We are starting this week’s shoutouts with a focus on global ingenuity. During the COVID-19 lockdown in Ghana, two brothers turned a recycled metal barrel into a solar-powered handwashing basin. Created in five days, the basin runs on a 25 second timer to ensure handwashing duration meets CDC guidelines. The government has contacted the brothers to explore manufacturing additional machines.
In Afghanistan, members of the Afghan Dreamers robotics team transformed car parts into ventilators. Inhabitants of Herat, the city where Afghanistan’s first COVID-19 cases appeared, the 14 and 17 year old girls produced a prototype using a motor from a Toyota Corolla and a chain drive from a Honda motorcycle. Compared to the global price of ventilators which exceeds $30,000 (and are still in short supply) these innovators plan on selling their ventilators for a mere $600 once they complete hospital testing.
The manufacturing industry continues to demonstrate ingenuity as well, as manufacturers across the globe continue to pivot their production to support front-line workers. In Massachusetts, dozens of manufacturers have switched production to PPE. For some of these organizaitons, such as Universal Plastics who were already in the medical business, the pivot was not so huge. For others, it was much more dramatic. Lovepop switched from making 3-D greeting cards to face shields virtually overnight. Meanwhile, MIT engineers developed a new ventilator system to help support multiple patients at once and could help hospitals more efficiently meet the demand.
Medical masks continue to be in short supply, a shortage that is only exacerbated by the fact that medical masks can only be used once. Elastomeric respirators – reusable silicon masks that have drawn comparisons to Darth Vader due to their appearance – have proven an effective and life-saving solution. One CDC researcher noted these masks “could substantially reduce the supply-demand gap.”

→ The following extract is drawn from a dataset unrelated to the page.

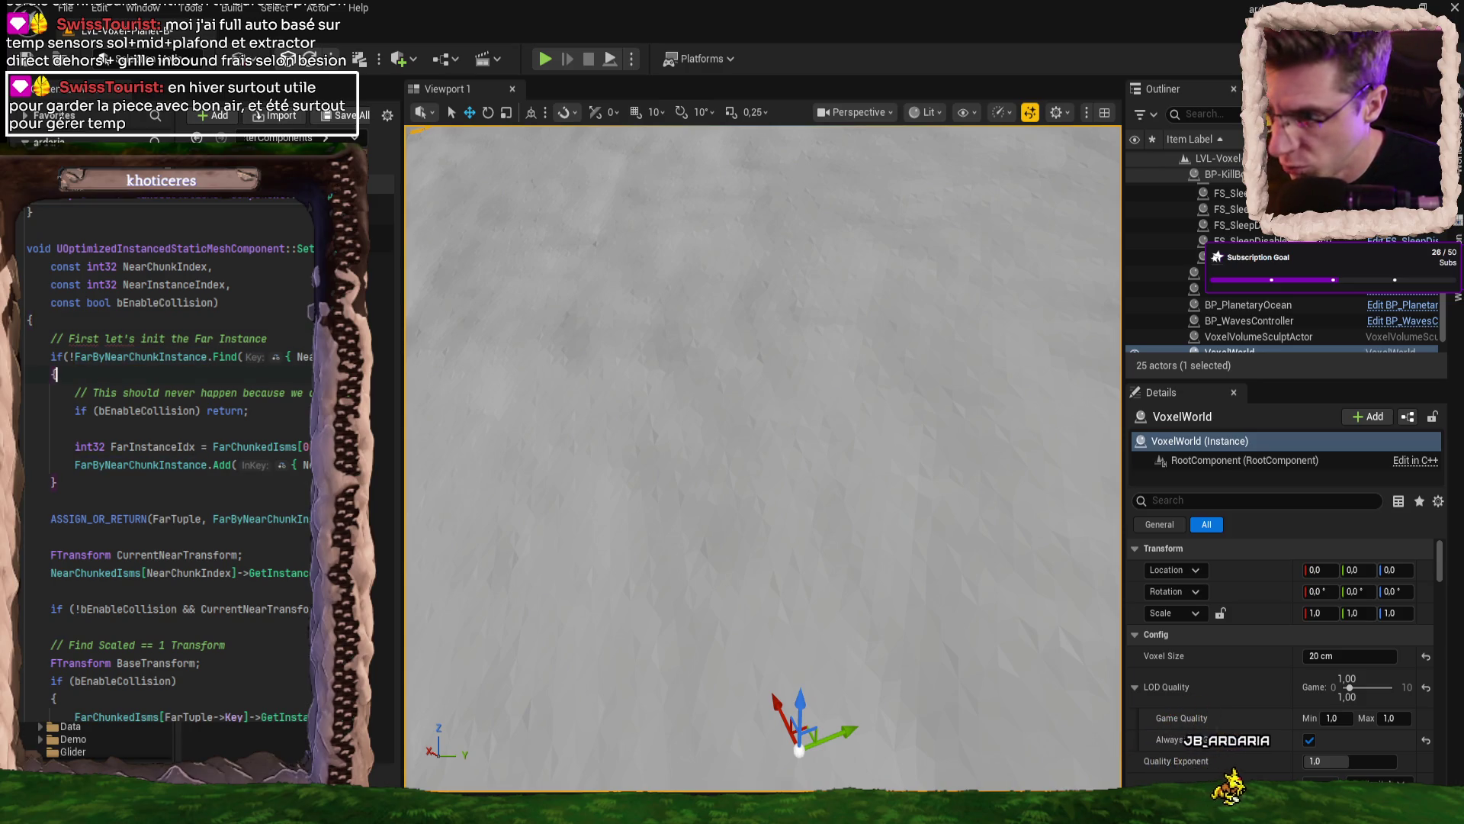
double_click(147, 410)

Finally, the significance and fragility of global supply chains has become a dinner table conversation due to the disruptions throughout the ongoing pandemic. At the consumer level, what began with runs on toilet paper, hand soap and sanitizer has slowly evolved as the pandemic persisted. Back in April, Walmart CEO Doug McMillon said we had entered the hair color stage of quarantine purchasing spikes. The next hot commodity was Plexiglass as stores raced to reopen while maintaining worker and customer safety. Apparently, we are now entering the golf pushcart phase – and according to this piece, the “the U.S. has no strategic pushcart reserve.”